- Work task: The whole listing that follows is to be restated word for word, images excluded.

- Given data:
________________
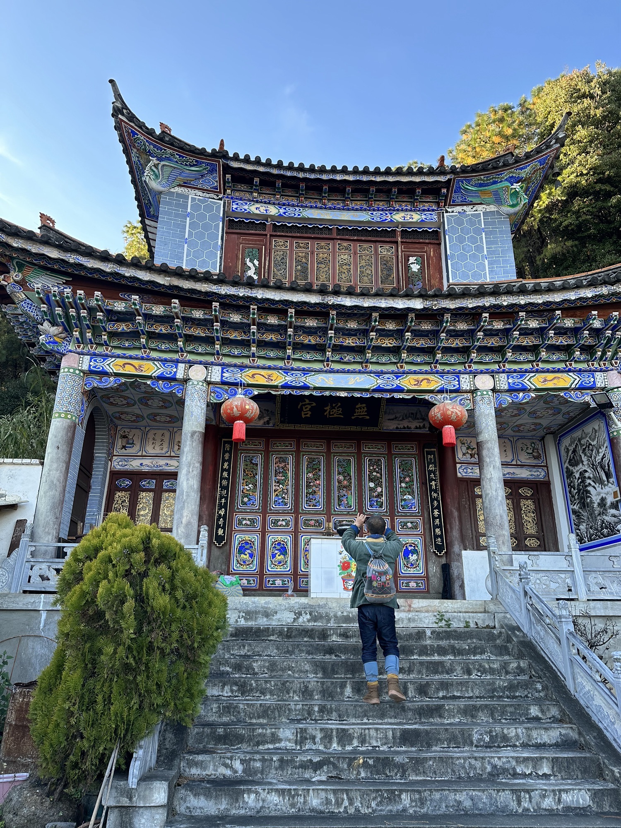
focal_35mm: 24
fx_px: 574
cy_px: 414
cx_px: 310
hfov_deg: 56.8
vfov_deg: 71.6
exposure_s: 1/339
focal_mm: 6.86
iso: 80
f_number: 1.78
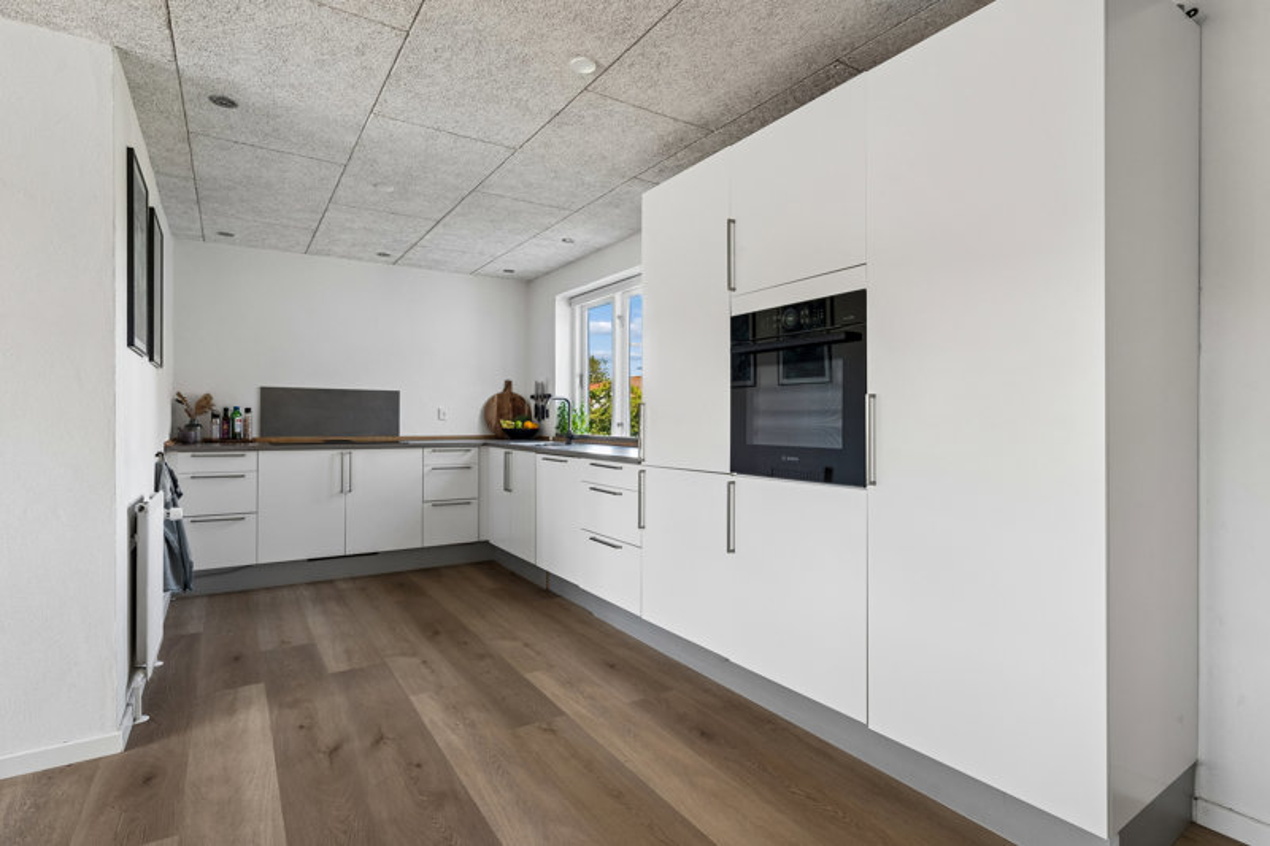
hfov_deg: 93.3
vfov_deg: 70.4
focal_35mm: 17
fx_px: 600
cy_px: 423
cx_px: 635
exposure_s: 1/100
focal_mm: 17
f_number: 7.1
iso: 400
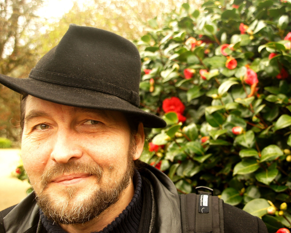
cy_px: 116
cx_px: 179
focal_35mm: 45
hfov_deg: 40.9
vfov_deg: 33.4
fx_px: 388
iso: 160
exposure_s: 1/40
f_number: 4
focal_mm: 26
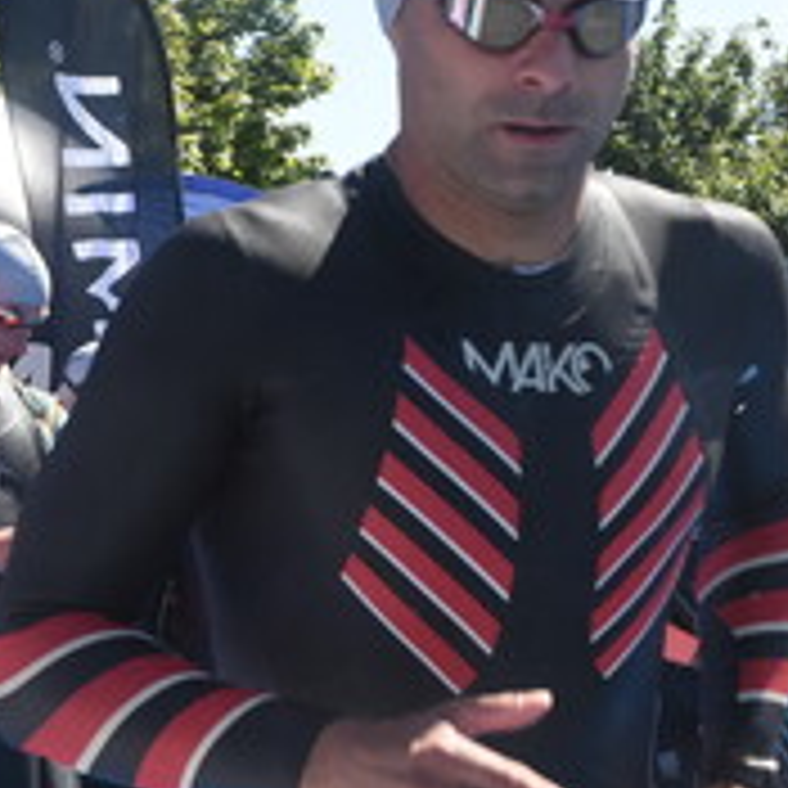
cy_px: 464
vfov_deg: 13.4
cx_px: 896
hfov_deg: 13.1
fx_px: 3348
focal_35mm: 130
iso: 1250
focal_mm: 42
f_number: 11
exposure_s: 1/500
________________
- Task result:
focal_35mm: 24
fx_px: 574
cy_px: 414
cx_px: 310
hfov_deg: 56.8
vfov_deg: 71.6
exposure_s: 1/339
focal_mm: 6.86
iso: 80
f_number: 1.78
hfov_deg: 93.3
vfov_deg: 70.4
focal_35mm: 17
fx_px: 600
cy_px: 423
cx_px: 635
exposure_s: 1/100
focal_mm: 17
f_number: 7.1
iso: 400
cy_px: 116
cx_px: 179
focal_35mm: 45
hfov_deg: 40.9
vfov_deg: 33.4
fx_px: 388
iso: 160
exposure_s: 1/40
f_number: 4
focal_mm: 26
cy_px: 464
vfov_deg: 13.4
cx_px: 896
hfov_deg: 13.1
fx_px: 3348
focal_35mm: 130
iso: 1250
focal_mm: 42
f_number: 11
exposure_s: 1/500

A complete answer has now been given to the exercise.